Will potential security gaps derail Microsoft’s Copilot?

Microsoft has bet big on Copilot, the generative AI (genAI) assistant it’s integrating into nearly its entire product line, notably Microsoft 365. The company believes businesses of all sizes will buy into the productivity gains the tool might deliver — and in so doing, deliver billions of dollars to Microsoft’s bottom line. 

As evidence, Microsoft CEO Satya Nadella recently said sales of Copilot for Microsoft 365 were up 60% in the last quarter alone and that the number of Copilot for Microsoft 365 customers with more than 10,000 seats doubled in that same period.

Copilot for Microsoft 365, he said, “is on a growth rate that’s faster than any other previous generation of software we launched” for the office suite.

That’s certainly good news for Microsoft. But there may be bumps in the road ahead. Researchers and analysts are warning about a variety of serious Copilot security problems, especially for enterprises that use it in concert with Microsoft 365. Gartner has weighed in with its own security warnings and at least one researcher says companies are already shying away from buying Copilot because of it. 

Are the security woes overstated, or does Microsoft have a real problem on its hands? 

Here’s what companies need to keep in mind as they eye deployment.

Data access: Copilot for Microsoft 365’s main problem

Many of the potentially serious security issues with Copilot start with what kind of access the genAI tool is given to corporate data, and how that access can be misused by hackers, or even by people within a company. 

Ivan Fioravanti, co-founder and CTO for CoreView, which focuses on Microsoft 365 management configuration and security, notes in a blog post that when a company installs Copilot for Microsoft 365, it gets the same permissions model for data access already in place for Microsoft 365. That model, he says, is designed to ensure “only authorized users can interact with sensitive information.”

However, there are security gaps enterprises could easily miss. Fioravanti warns that risky Copilot configuration settings could be enabled by default. These settings can give Copilot “access to sensitive data without appropriate safeguards in place. Default settings could allow Copilot to interact with external plugins and access web content, introducing new attack surfaces.”

Beyond that, Copilot reporting tools are insufficient “to identify potential areas of concern, such as users accessing sensitive data inappropriately,” he warns. “…Copilot can inadvertently expose existing security gaps, making it easier for users to discover and share information they shouldn’t have access to.” 

Overall, he concludes, “Copilot’s broad access to data across Microsoft 365 creates additional security risks. If a user’s account is compromised, an attacker could leverage Copilot to extract confidential information. The AI models powering Copilot also present potential vulnerabilities that could be exploited.”

Fioravanti is not alone in his concerns. Gartner points out many of the same issues. And it adds one more: Copilot “has inherent risks of being susceptible to prompt injection attacks, generating undesired output including hallucinations, toxic content or copyright-protected materials.”

Prompt injection attacks, can do even worse than that. A hacker who gains access to Copilot for Microsoft 365 could use prompts to find private company data and steal it.
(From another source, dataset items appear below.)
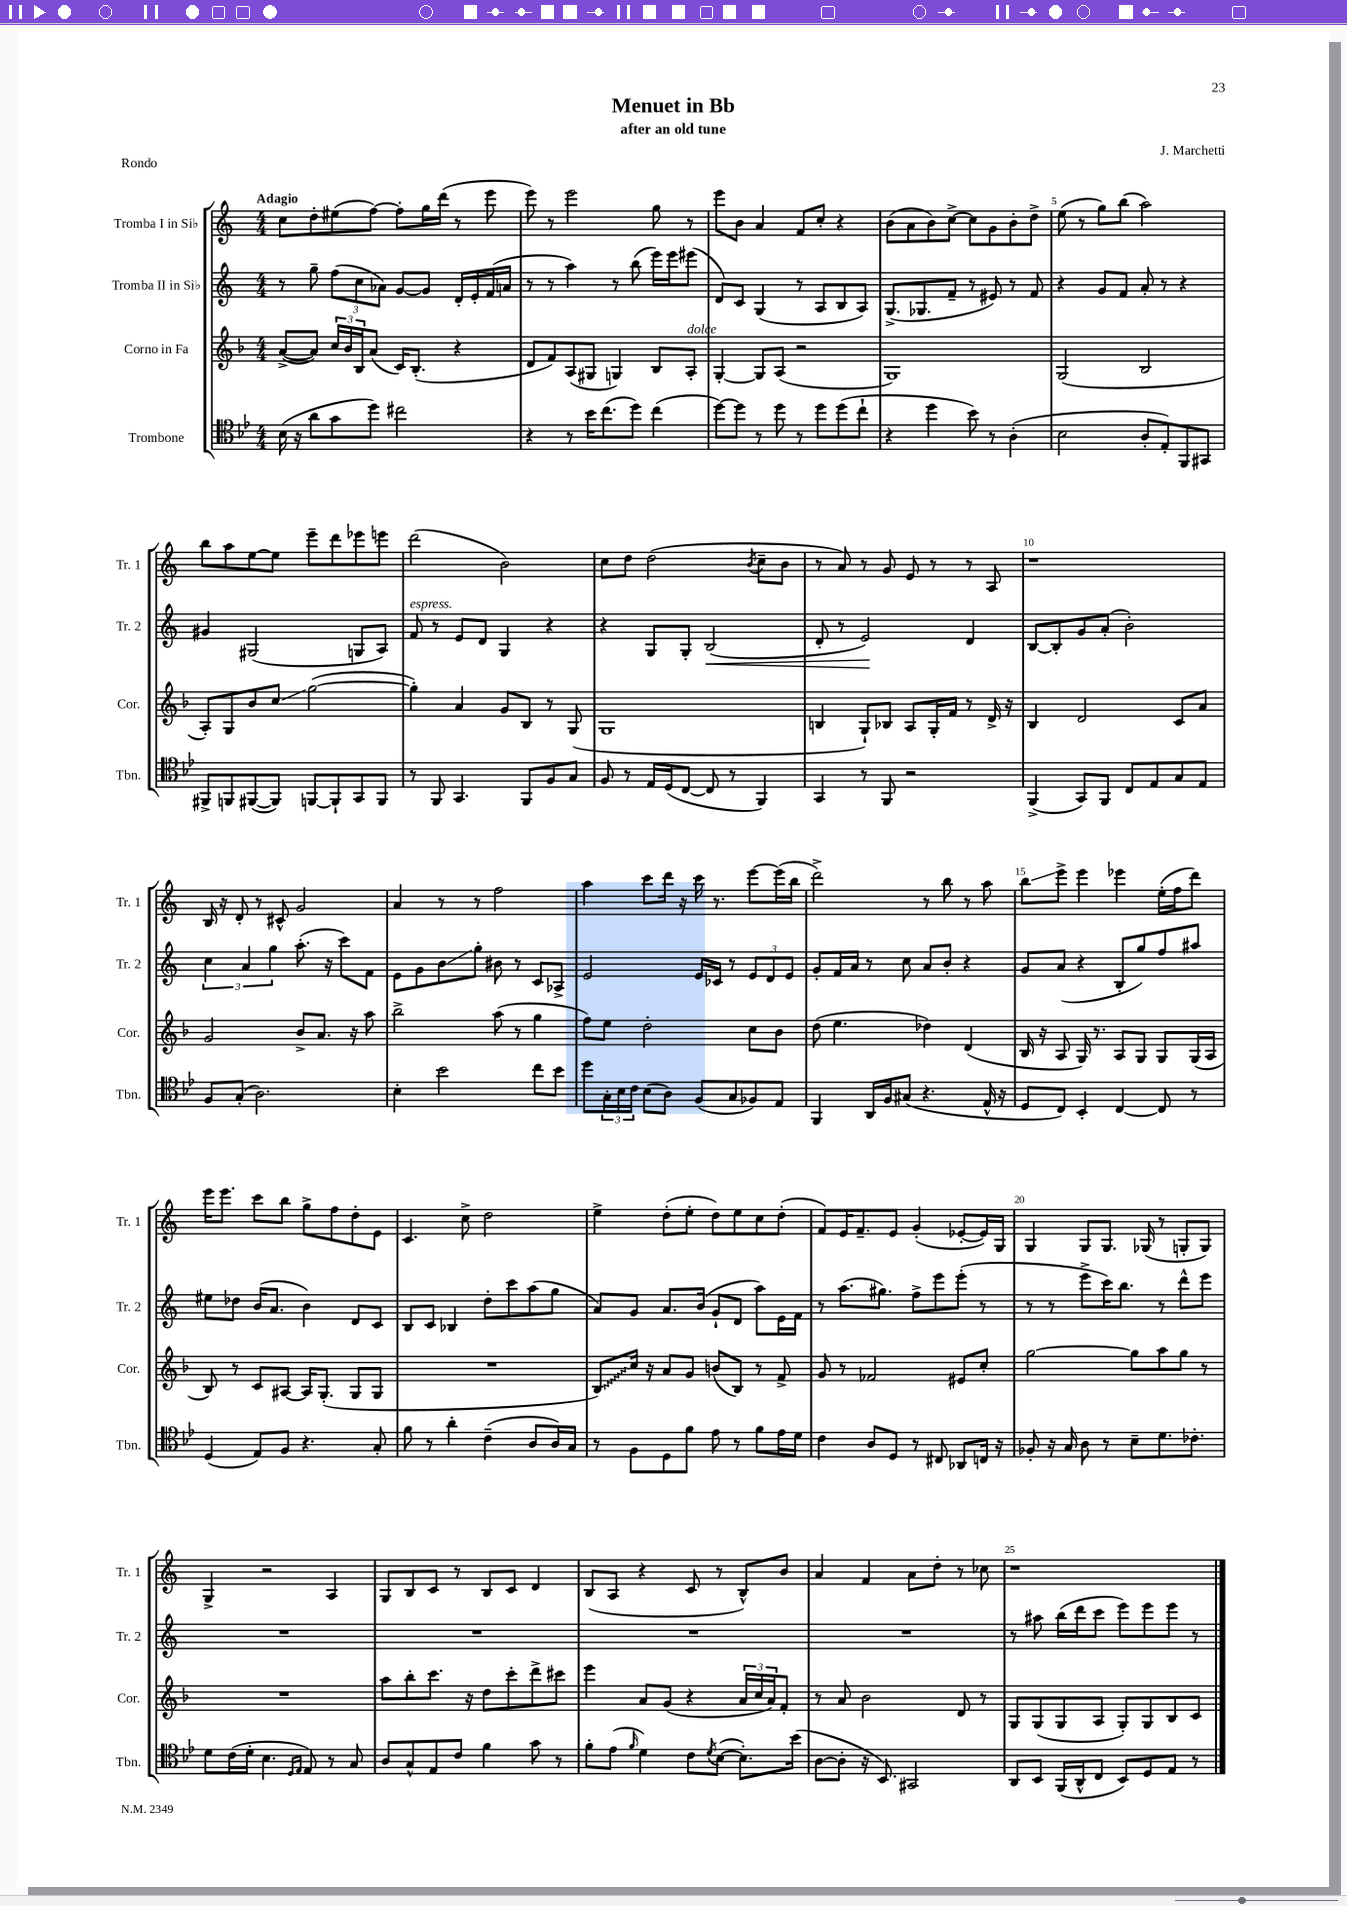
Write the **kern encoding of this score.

**kern	**kern	**kern	**kern
*staff4	*staff3	*staff2	*staff1
*clefC4	*clefG2	*clefG2	*clefG2
*k[b-e-]	*k[b-]	*k[]	*k[]
*M4/4	*M4/4	*M4/4	*M4/4
(16B-	([8a^	8r	8cc
16r	.	.	.
8a	8a])	8gg~	8dd'
8g	24cc	(12ff	(8ee#
.	24b-	.	.
.	24B-	12cc	.
8dd)	(8a	.	[8ff)
.	.	12a-)	.
2cc#	16c)	[8g	8ff']
.	(8.B-'	.	.
.	.	8g]	16gg
.	.	.	(16ddd
.	4r	16d'	8r
.	.	16e'	.
.	.	(16f	8eee
.	.	16a	.
=	=	=	=
4r	8d	8r	8eee)
.	8f)	8r	8r
8r	(8A	4aa)	2eee
16b-	8G#	.	.
(8.cc	.	.	.
.	4G)	8r	.
8dd)	.	(8bb	.
(4cc	8B-	16eee)	8gg
.	.	16eee	.
.	8A'	(8eee#	8r
=	=	=	=
[8dd)	[4G'	8d)	8eee
8dd]	.	8c	8b
8r	8G]	(4G	4a
8dd	(8A	.	.
8r	2r	8r	8f
8dd	.	8A	8cc'
(8dd	.	8B	4r
8cc`	.	8A)	.
=	=	=	=
4r	1G)	(8.G^	(8b
.	.	.	8a
.	.	8.G-	.
4dd	.	.	8b)
.	.	8f~	[8cc^
8b-)	.	8r	8cc]
8r	.	8e#)	8g
(4A'	.	8r	8b'
.	.	8f	8dd^
=	=	=	=
2B-	(2G	4r	(8ee
.	.	.	8r
.	.	8g	8gg)
.	.	8f	(8bb
8A'	2B-	8a'	2aa)
8E-')	.	8r	.
8FF	.	4r	.
8GG#	.	.	.
=	=	=	=
8FF#^	8A')	4g#	8bb
8FF	8G	.	8aa
([8FF#	8b-	(2G#	[8ee
8FF#])	8cc	.	8ee]
[8FF	([2gg	.	8eee~
8FF`]	.	.	8ddd
8GG	.	8G	8eee-
8FF	.	8A)	8eee
=	=	=	=
8r	4gg'])	8f	(2ddd
8FF	.	8r	.
4.GG	4a	8e	.
.	.	8d	.
.	8g	4G	2b)
8FF	8B-	.	.
8F	8r	4r	.
8G	(8G	.	.
=	=	=	=
8F	1G	4r	8cc
8r	.	.	8dd
16E-	.	8G	(2dd
(16D	.	.	.
[8C	.	8G'	.
8C]	.	(2B	.
8r	.	.	.
.	.	.	8qb
4FF)	.	.	8cc~
.	.	.	8b
=	=	=	=
4GG	4B	8d'	8r
.	.	8r	8a)
8r	8G`)	2e)	8r
8FF	8B-	.	8g
2r	8A	.	8e
.	16G'	.	8r
.	16f	.	.
.	8r	4d	8r
.	16d^	.	8A
.	16r	.	.
=	=	=	=
(4FF^	4B-	[8B	1r
.	.	8B']	.
8GG)	2d	8g	.
8FF	.	(8a'	.
8C	.	2b')	.
8E-	.	.	.
8G	8c	.	.
8E-	8a	.	.
=	=	=	=
8F	2g	6cc	16B
.	.	.	16r
(8G'	.	.	8d'
.	.	6a	.
2.A)	.	.	8r
.	.	6gg	.
.	.	.	8c#^^
.	8b-^	(8.aa'	2g
.	8.a	.	.
.	.	16r	.
.	.	8ccc)	.
.	16r	.	.
.	8aa	8f	.
=	=	=	=
4B-'	2bb-^	8e	4a
.	.	8g	.
2b-	.	8b	8r
.	.	8gg'	8r
.	(8aa	8b#	2ff
.	8r	8r	.
8cc	4gg	8c	.
8b-	.	8A-^	.
=	=	=	=
8dd	8ff)	2e	4aa
24G'	8ee	.	.
24B-	.	.	.
24c	.	.	.
(8B-	2dd'	.	8ccc
8A)	.	.	16ddd
.	.	.	16r
(8F	.	16e	16ccc
.	.	16c-	8.r
8G	.	8r	.
8F-)	8cc	12e	[8eee
.	.	12d	.
8E-	8b-	.	(16eee]
.	.	12e	.
.	.	.	16bb
=	=	=	=
4FF	(8dd	8g'	2ddd^)
.	4.ee	16f	.
.	.	16a	.
16AA	.	8r	.
16F	.	.	.
(8G#	.	8cc	.
4.r	4dd-)	8a	8r
.	.	8b'	8bb
.	(4d	4r	8r
16E-^^	.	.	8aa
16r	.	.	.
=	=	=	=
8D	16B-	8g	8bb
.	16r	.	.
8C)	8A	(8a	8eee^
4BB-'	16G)	4r	4eee
.	8.r	.	.
[4C	8A	8B'	4eee-
.	8G	8gg)	.
8C]	8G	8ff	(16ee'
.	.	.	16ff
8r	(16G	8aa#	8ddd)
.	16A	.	.
=	=	=	=
(4D	8B-)	8ee#	16eee
.	.	.	8.eee
.	8r	8dd-	.
8E-)	8c	(16b	8ccc
.	.	8.a	.
8F	[8A#	.	8bb
4.r	16A#]	4b)	8gg^
.	(8.G'	.	.
.	.	.	8ff
.	8G	8d	8dd'
8G'	8G	8c	8e
=	=	=	=
8f	1r	8B	4.c
8r	.	8c	.
4a'	.	4B-	.
.	.	.	8cc^
(4c~	.	8dd'	2dd
.	.	8ccc	.
8A	.	(8aa	.
16A)	.	8gg	.
16G	.	.	.
=	=	=	=
8r	8B-)	8a)	4ee^
8F	16cc	8g	.
.	16r	.	.
8D	8a	8.a	(8dd'
8f	8g	.	8ee'
.	.	(16b	.
8e-	(8b	8g`	8dd)
8r	8B-)	8d	8ee
8f	8r	8aa)	8cc
16e-	8f^	16e	(8dd'
16d	.	16f	.
=	=	=	=
4c	8g	8r	8f)
.	8r	(8.aa	16e
.	.	.	8.f~
8A	2f-	.	.
.	.	8.gg#)	.
8D	.	.	8e
8r	.	8ff^	(4g'
8C#	.	8eee	.
8AA-	8e#	(8eee'	[8e-'
16C	8cc'	8r	16e-])
16r	.	.	16G
=	=	=	=
8F-'	[2gg	8r	4G
16r	.	8r	.
16G	.	.	.
8A	.	8eee^	8G
8r	.	16ccc)	8.G
.	.	8.bb	.
8B-~	8gg]	.	.
.	.	.	(16G-
8.d	8aa	8r	8r
.	8gg	8ddd^^	8G'
8.c-'	.	.	.
.	8r	8eee	8G)
=	=	=	=
8d	1r	1r	4G^
(16c	.	.	.
16d'	.	.	.
4.B-	.	.	2r
16qqD	.	.	.
16qqE-	.	.	.
8E-)	.	.	.
8r	.	.	4A
8G	.	.	.
=	=	=	=
8A	8aa	1r	8G
8G^^	8bb-'	.	8B
8E-	8.ccc	.	8c
8c	.	.	8r
.	16r	.	.
4f	8dd	.	8B
.	8ccc'	.	8c
8g	8ddd^	.	4d
8r	8ccc#	.	.
=	=	=	=
8f'	4eee	1r	(8B
(8e-	.	.	8A
16qqf	.	.	.
4d)	8a	.	4r
.	(8g	.	.
8c	4r	.	8c
8qd	.	.	.
([8B-	.	.	8r
8.B-'])	24a	.	8B^^)
.	24cc	.	.
.	24a)	.	.
.	8f'	.	8b
(16b-	.	.	.
=	=	=	=
[8A	8r	1r	4a
8A']	8a	.	.
16r	2b-	.	4f
8.BB-)	.	.	.
2GG#	.	.	8a
.	.	.	8dd'
.	8d	.	8r
.	8r	.	8cc-
=	=	=	=
8AA	8G	8r	1r
8BB-	(8G	8aa#	.
(16FF	8G	(16bb	.
16AA^^	.	16ddd	.
8C	8A	8ccc	.
8BB-)	8G')	8eee)	.
8D	8G	8eee	.
8E-	8B-	8eee	.
8r	8c	8r	.
==	==	==	==
*-	*-	*-	*-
A prompt injection attack could also create and execute malicious code without detection. And it could allow hackers to impersonate someone in a company with high-level access to sensitive information and use that information for nefarious purposes.

Are companies already shying away?

There’s some evidence companies may well already be avoiding Copilot for Microsoft 365 because of potential security woes.

Jack Berkowitz, chief data officer of the security firm Securiti, warns that in large companies with complex permissions rules, employees often have access to information that should be off limits because of “conflicting authorizations or conflicting access to data.” Copilot makes it easier for hackers to get that information because they only need prompts to find it.

Berkowitz argues that security problems associated with Copilot are causing companies to pause their use of the product. “A few weeks ago,” he says, “we hosted a little dinner in New York, and we just asked this question of 20-plus CDOs [chief data officers] in New York City of the biggest companies, ‘Hey, is this an issue?’ 

“And the resounding response was, ‘Yeah, it’s a real mess.’”

According to Berkowitz, half of the businesses at the dinner had cut back or halted a Copilot for Microsoft 365 implementation because of security fears.

What’s next?

Copilot for Microsoft 365 is so new that it’s difficult at this point to tell whether the security concerns are overstated or understated and whether they’re actually making companies leery of adopting it. 

But Microsoft needs to address the issue quickly. The US House of Representatives has banned congressional staffers from using it because the Office of Cybersecurity has said it poses a risk of leaking sensitive government data. (That mirrors the warning from Gartner.) 

As I’ve written before, Microsoft doesn’t have a stellar record when it comes to security. This time around, it has to get security right. The company is the world leader in AI. Security woes could change that. 

Microsoft is working on an AI suite aimed at government agencies, and is apparently taking security into account. That’s a good initial step. But it’s only a small one. If it doesn’t quickly fix Copilot’s AI security issues, it could find itself a laggard in field, not the world leader.